Peşinde koşulan mutluluk insanı kendinden dışarıya çıkarırken, bir anlamda insana kendini unuttururken, acı ve ağrı insanın yüzünü kendine çevirmesini, üzerinde düşünmesini mümkün kılar.
Aşkın vazifesi ayrı düşmüş iki parçayı kavuşturmak; vuslatı gerçekleştirmek..... Evlilik aşkın ölmesiyle mümkündür; aşkın devamını istemek, ayrılık sürsün demektir.

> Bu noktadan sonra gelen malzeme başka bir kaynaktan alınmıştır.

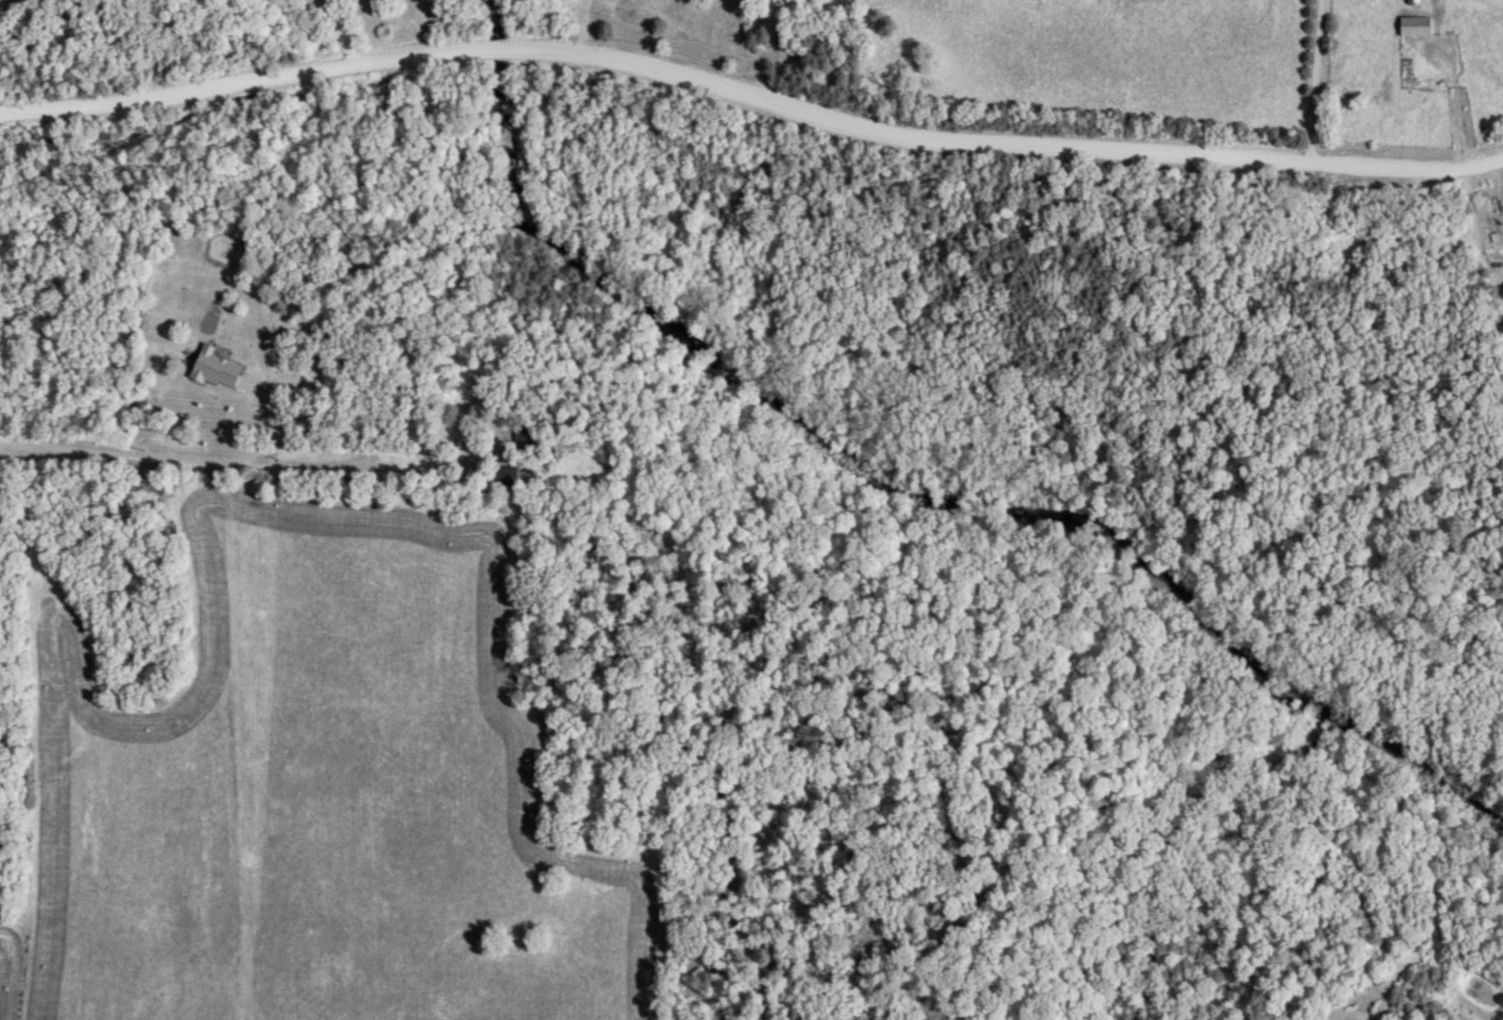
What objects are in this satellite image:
building: (1417, 26)
road: (584, 29)
road: (338, 34)
road: (1313, 83)
road: (751, 89)
building: (218, 370)
building: (526, 436)
road: (193, 461)
building: (508, 477)

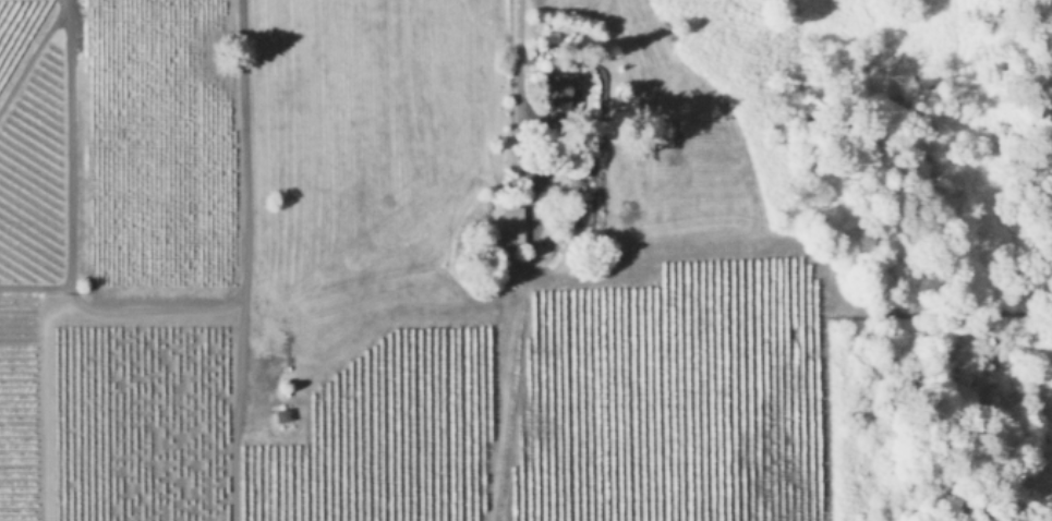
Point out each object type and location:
road: (517, 78)
building: (561, 91)
road: (246, 129)
building: (514, 225)
road: (238, 389)

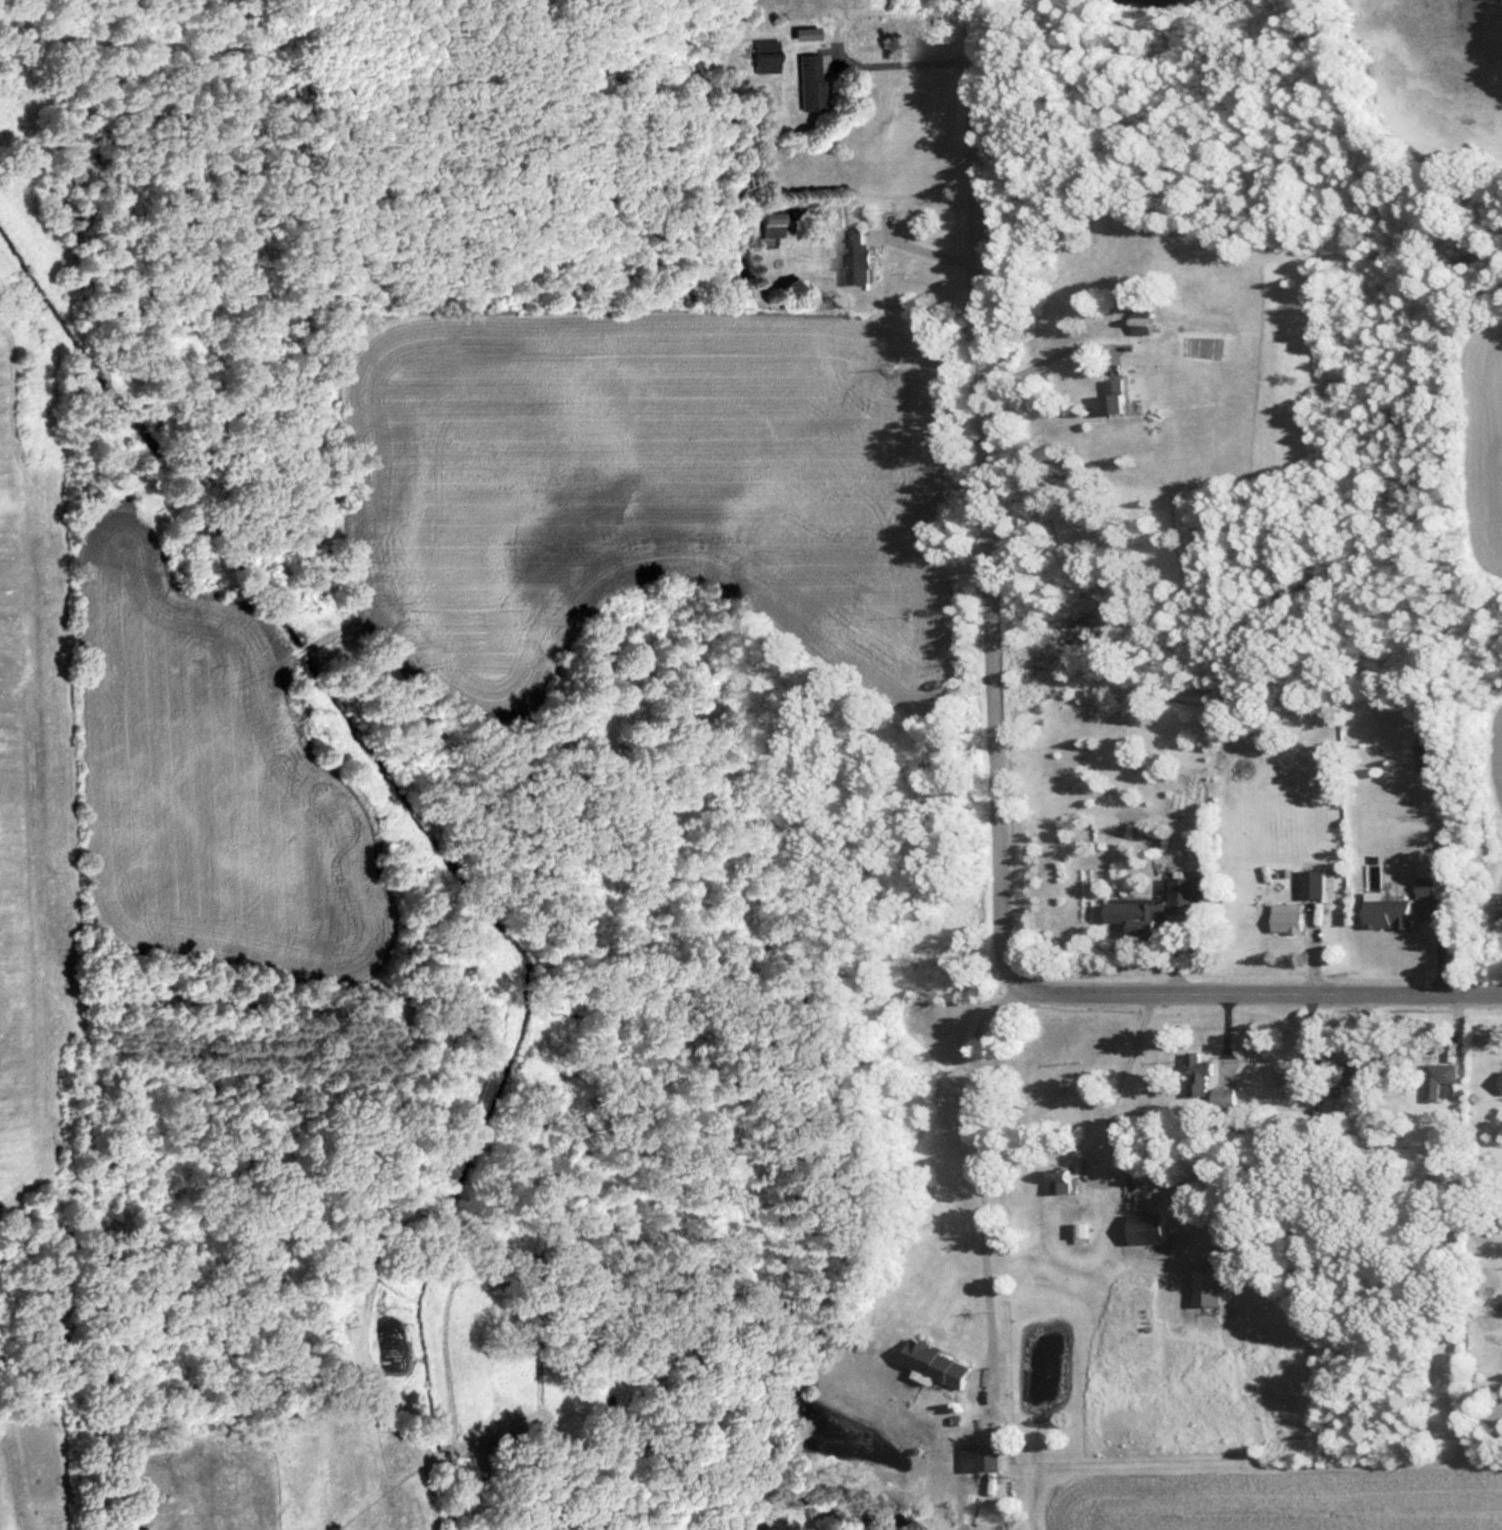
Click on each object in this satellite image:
road: (906, 62)
building: (802, 82)
building: (766, 222)
building: (853, 257)
building: (1109, 403)
road: (996, 733)
building: (1425, 754)
building: (1310, 883)
building: (1424, 887)
building: (1186, 901)
building: (1384, 911)
building: (1285, 917)
building: (1197, 1067)
building: (1286, 1070)
building: (1347, 1076)
building: (1439, 1077)
building: (1499, 1079)
road: (1120, 1081)
road: (984, 1168)
building: (1145, 1226)
building: (933, 1362)
building: (979, 1455)

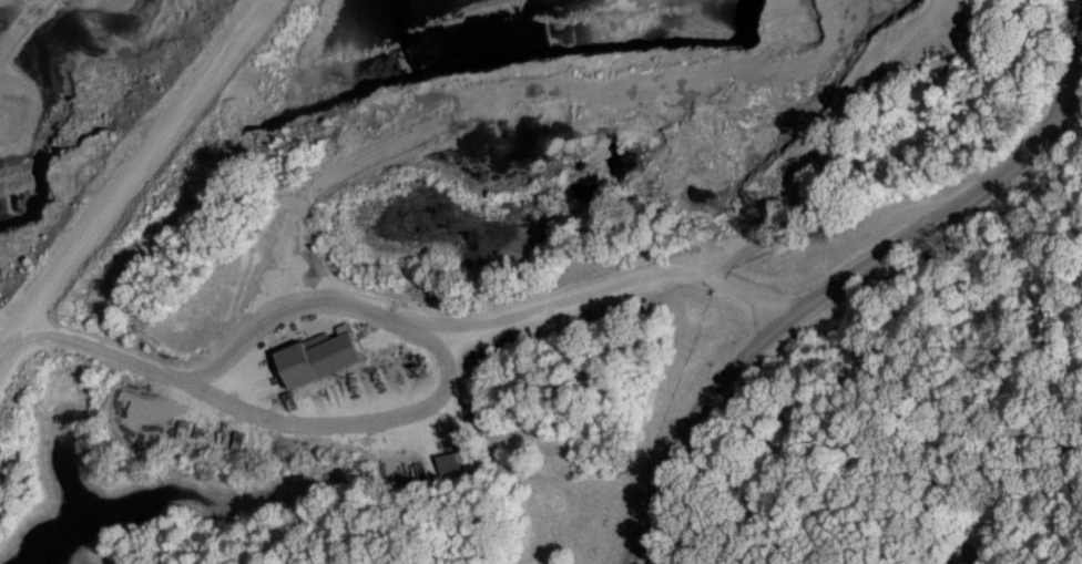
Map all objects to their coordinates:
road: (1061, 112)
road: (794, 323)
building: (326, 355)
road: (1066, 368)
building: (455, 463)

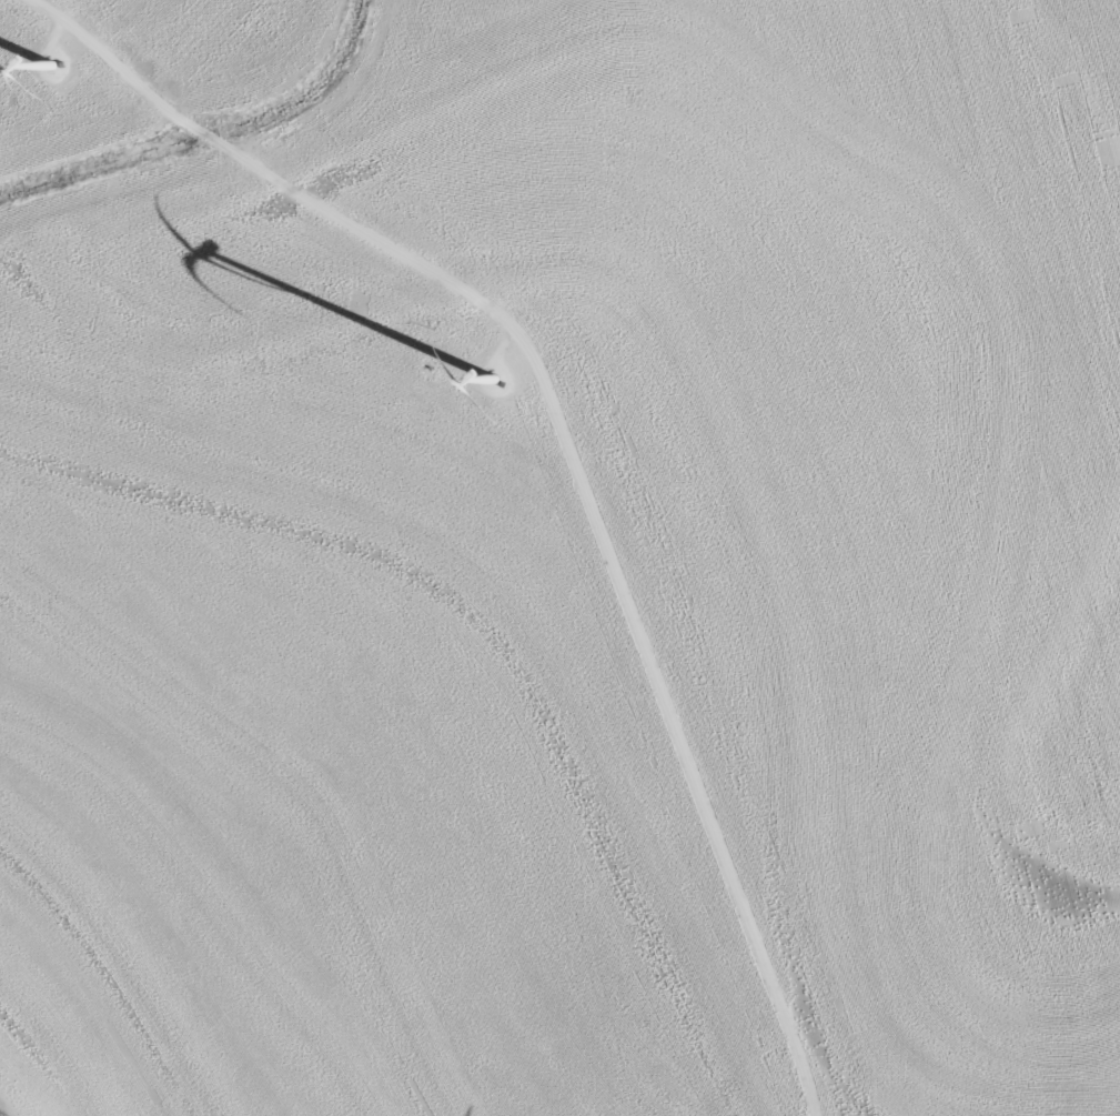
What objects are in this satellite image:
wind turbine: (39, 61)
wind turbine: (506, 393)
road: (568, 444)

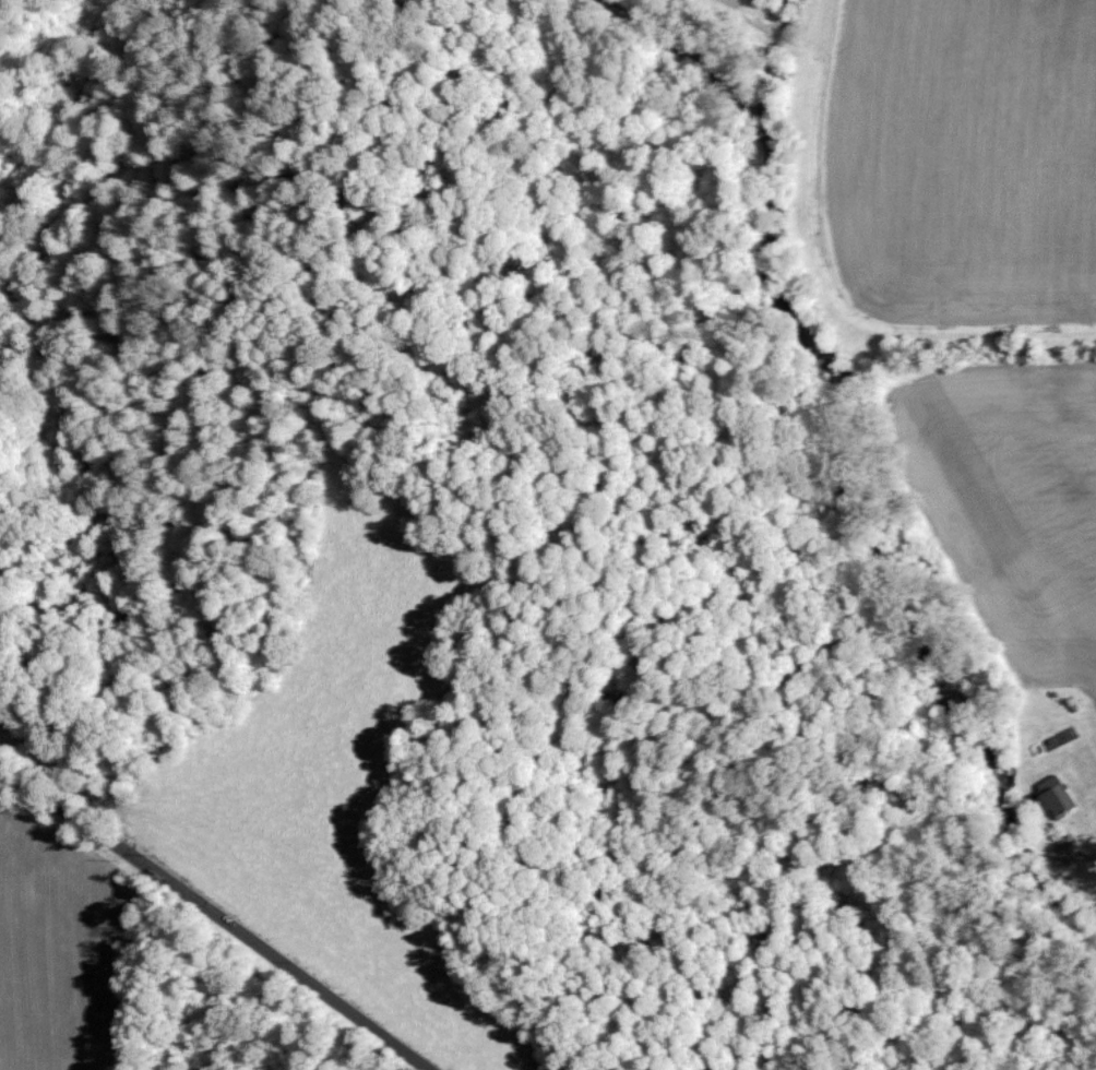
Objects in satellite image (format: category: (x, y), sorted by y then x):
building: (1055, 794)
road: (1086, 841)
building: (1063, 849)
road: (215, 915)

Daha çok maddilikle kurulmuş modern insan kalbinden sürgün insandır; kalp gözü olmayan......
Modern insan şimdi daha çok robotik biridir; vicdanın, müteal duyguların kendisine oturmadığı bir makina...
“İçte ne varsa dışa o sızar,” denilmiştir. İnsanın içinde gerçekleşen dönüşüm ve olgunlaşma, doğal olarak davranışlarına ve ortaya çıkardığı şeylere akseder. Fiillerinin iyi olması failin iyi olmasına bağlı...
Dengeyi aramak ve bulmak durumundayız.
...
Sadece manevilik veya sadece maddilik, hakikatin bir tarafıyla yetinmek anlamına geliyor; bu, yaraya merhem değildir.